A Measure of Mobility

It’s probably one of the most contested debates of our time: movement and mobility. Who has the privilege, right documents, ethnicity, gender or background to traverse geographical and other boundaries, and who doesn’t. In a way the “art world”, the latter already a denomination of territory, operates as a microcosm of global politics. Those of us working in the art field like to think of it as progressive and critical, and therefor often fail to see how its institutions too are very much defined according to class, colour, professional status and conduct, facilitating those who can easily pass the proverbial walls of the white cube and curbing those who will remain outsiders and not exactly belong. It perhaps makes Frank Bezemer, a white middle-aged man, an unlikely candidate and yet I would argue that in many ways he occupies a grey zone of belonging and un-belonging.

Bezemer’s staffs probe the porosity of institutional possibility, or for that matter the structural lack thereof. And while it is true that Bezemer might easily gain access to art events because he is a white man clad in a suit and does not look out of place at exhibition vernissages, he does smuggle an alien object in what is a carefully choreographed setting; a setting that has strictly defined which objects of art are on display for the viewer’s gaze and which ones are not. Often working with smaller staffs that can be concealed and pass security, Bezemer becomes more conduit than artist. By bringing artworks from his studio to exhibitions in which he is not officially participating, he disrupts – however momentarily  – the focus of attention and the order of things. The staffs, and Bezemer alike, cross visible and invisible institutional thresholds, hacking the system, if you will. And yet, this infiltration is subtle and short-lived; performing more an act that measures how susceptible the context is to stretching its own parameters than radically and loudly tearing through it.

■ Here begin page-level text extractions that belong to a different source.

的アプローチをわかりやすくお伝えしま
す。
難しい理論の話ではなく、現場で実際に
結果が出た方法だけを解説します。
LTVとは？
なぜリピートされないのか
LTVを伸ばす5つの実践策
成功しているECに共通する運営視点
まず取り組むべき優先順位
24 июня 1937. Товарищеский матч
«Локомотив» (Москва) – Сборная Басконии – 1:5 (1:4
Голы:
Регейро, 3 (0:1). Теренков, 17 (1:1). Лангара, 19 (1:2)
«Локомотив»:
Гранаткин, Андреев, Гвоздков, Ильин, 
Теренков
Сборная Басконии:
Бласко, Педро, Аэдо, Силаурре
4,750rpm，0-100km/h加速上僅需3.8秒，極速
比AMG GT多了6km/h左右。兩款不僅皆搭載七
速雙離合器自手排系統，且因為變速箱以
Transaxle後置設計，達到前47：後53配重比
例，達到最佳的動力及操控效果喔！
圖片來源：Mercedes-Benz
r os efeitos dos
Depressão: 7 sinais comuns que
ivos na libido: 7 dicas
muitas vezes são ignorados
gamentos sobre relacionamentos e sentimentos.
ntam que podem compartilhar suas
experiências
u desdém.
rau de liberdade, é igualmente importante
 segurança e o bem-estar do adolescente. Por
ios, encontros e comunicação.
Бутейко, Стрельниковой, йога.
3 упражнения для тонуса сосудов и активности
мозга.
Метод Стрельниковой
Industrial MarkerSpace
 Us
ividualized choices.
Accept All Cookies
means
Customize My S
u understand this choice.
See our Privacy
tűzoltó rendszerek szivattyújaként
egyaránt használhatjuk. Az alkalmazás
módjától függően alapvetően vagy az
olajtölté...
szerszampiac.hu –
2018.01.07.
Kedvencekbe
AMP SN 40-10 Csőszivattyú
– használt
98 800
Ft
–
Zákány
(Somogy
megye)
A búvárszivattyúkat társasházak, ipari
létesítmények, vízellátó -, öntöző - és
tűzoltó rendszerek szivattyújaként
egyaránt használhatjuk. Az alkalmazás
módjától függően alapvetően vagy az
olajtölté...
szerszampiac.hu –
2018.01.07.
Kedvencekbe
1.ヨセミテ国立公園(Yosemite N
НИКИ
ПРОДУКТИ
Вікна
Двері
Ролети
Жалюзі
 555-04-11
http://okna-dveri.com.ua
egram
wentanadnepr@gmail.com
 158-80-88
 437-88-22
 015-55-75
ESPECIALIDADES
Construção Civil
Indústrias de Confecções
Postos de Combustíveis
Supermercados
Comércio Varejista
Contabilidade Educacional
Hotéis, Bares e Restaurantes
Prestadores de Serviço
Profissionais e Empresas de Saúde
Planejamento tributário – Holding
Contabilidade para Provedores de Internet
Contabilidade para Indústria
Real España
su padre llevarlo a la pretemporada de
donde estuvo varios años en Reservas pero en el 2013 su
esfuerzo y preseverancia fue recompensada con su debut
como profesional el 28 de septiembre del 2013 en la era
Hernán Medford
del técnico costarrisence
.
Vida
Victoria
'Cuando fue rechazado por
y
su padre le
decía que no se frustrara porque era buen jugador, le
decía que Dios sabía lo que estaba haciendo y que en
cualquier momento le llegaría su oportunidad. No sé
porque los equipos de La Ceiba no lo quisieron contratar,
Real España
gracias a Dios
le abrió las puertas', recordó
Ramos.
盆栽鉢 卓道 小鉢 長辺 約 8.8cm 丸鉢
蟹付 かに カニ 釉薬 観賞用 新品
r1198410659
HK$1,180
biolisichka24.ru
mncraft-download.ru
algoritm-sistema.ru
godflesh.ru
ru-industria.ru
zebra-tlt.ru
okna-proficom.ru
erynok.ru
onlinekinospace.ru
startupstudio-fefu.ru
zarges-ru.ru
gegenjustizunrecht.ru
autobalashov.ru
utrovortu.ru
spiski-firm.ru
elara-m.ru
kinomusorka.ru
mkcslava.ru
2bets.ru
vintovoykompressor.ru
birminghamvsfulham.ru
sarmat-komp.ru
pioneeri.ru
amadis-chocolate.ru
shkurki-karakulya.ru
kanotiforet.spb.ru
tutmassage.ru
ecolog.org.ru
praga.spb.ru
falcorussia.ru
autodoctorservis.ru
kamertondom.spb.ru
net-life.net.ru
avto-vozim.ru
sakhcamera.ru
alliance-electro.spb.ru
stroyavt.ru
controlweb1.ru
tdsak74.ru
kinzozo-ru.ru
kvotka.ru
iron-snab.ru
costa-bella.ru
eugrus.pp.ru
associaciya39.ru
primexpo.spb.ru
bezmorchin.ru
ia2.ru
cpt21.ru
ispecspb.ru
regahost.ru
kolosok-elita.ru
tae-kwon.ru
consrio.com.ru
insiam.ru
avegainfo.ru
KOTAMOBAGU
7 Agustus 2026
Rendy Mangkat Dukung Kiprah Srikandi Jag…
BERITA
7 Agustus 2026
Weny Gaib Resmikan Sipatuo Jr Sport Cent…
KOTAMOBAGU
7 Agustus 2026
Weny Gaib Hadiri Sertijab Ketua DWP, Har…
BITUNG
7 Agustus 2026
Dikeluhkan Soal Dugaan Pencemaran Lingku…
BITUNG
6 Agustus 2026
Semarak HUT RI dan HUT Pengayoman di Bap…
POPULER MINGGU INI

In fact, the staffs are in and by themselves transplants: branches, selectively pruned from a tree, then cut up and meticulously reconstituted into an artefact that still represents its woody source. The reference to the branch, the tree, the living organism, remains strongly present. The staffs travel to environments of artifice foreign to their “treeness”: the studio, the museum, the art gallery. To an extent one can always argue that if an object is placed in an art context, that very object will be transformed into a work of art. In other words, lean a stick against a wall in a museum and it will be seen as part of the institution’s collection. However, the same argument can be made to suggest the exact opposite: it is actually the object transforming its surroundings.

It seems to me that Frank Bezemer plays with these confusions of perception, following the staff – a hypermobile object – to wherever it will take him. As such the staffs are perpetually in transit and in transition, and the perfect measures for a time marked by unruly questions of what art is, should do, and can or could be.

Nat Muller is an independent curator and writer. Her main interests include: the intersections of aesthetics, media and politics; food and contemporary art in and from the Middle East.